The early 13th century marks the resumption of stone house-building suspended by the Mongol yoke, and the appearance of first iconographic images. They are distinguished for the pronounced influence of Byzantine monuments, pre-Mongolian local traditions, Hellinism and archaism. The icon of the Savior Not Made by Hands from the Church of the Entrance of the Holy Virgin into the Temple (Vvedenskaya Church) created at the turn of the 13th and 14th centuries clearly bears the traces of such influence. While austerity and concentration of dark and olive colors of Christ’s face and full bright brushes reveal Byzantine features, large eyes express softness untypical of Greek iconography.

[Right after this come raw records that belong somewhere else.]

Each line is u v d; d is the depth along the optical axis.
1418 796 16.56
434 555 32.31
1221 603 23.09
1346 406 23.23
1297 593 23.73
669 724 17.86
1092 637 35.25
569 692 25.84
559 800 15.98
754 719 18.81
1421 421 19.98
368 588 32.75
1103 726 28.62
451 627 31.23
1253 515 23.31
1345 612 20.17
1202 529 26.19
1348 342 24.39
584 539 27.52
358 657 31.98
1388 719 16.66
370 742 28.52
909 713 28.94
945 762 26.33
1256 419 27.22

Since the beginning the 15th century icons were painted in greenish-silver palette that would become one of the main features of the Rostov groups of iconographic monuments, also characteristic with local color spots on the vestments of saints and expressive graphic line. The coloration of the Rostov icons is marked for unsaturated and soft colors and fine, almost transparent, color layer. Unlike the images of the Novgorod school, the Rostov iconography almost lacks bright cinnabar, its palette is composed predominantly of the shades of ochre, brown and pink tints, soft blue and green colors. While elongated figures and lively turns of the characters in the compositions of that time indicate a willingness to reproduce the Paleologian style, the painting style appears very uncertain and is noted for schematic depiction of the wrinkles of vestments of the icon characters. Such are distinctive features of the 14th century icon-painting of (for example, the icon of St. Nicholas of Zaraisk).

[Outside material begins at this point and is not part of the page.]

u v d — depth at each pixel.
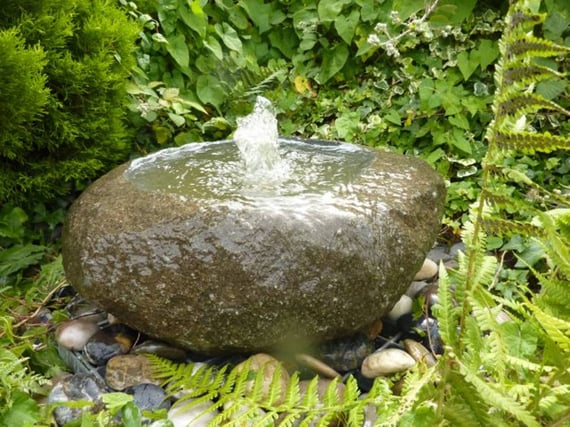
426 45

The 15th century marks the growing influence of the Moscow icon-painting school, especially after the liquidation of the Rostov Principality in 1474. However, as early as the first half of the century, icon-painters sought to copy the finest Moscow style of icon-painting. The icons of that time are distinguished for pronounced softness and lyricism, such as, for example, the Holy Virgin in Prayer from the Deesis row in a church in the village of Gumenets. The drawing became more pronounced, with the palette being characterized with more contrast combinations of color spots.

With local icon-painters still working in Rostov in the 16th century, the influence of Moscow grew so much that the local iconography began to gradually lose its distinctive features. The development of economic, cultural and art life of the region in the 17th century was strongly retarded by the Polish-Lithuanian invasion. Thus, the Rostov iconography of the 13 – 14th centuries is so much individual in style and consistent in traditions, that it can be fairly regarded as an individual icon-painting school.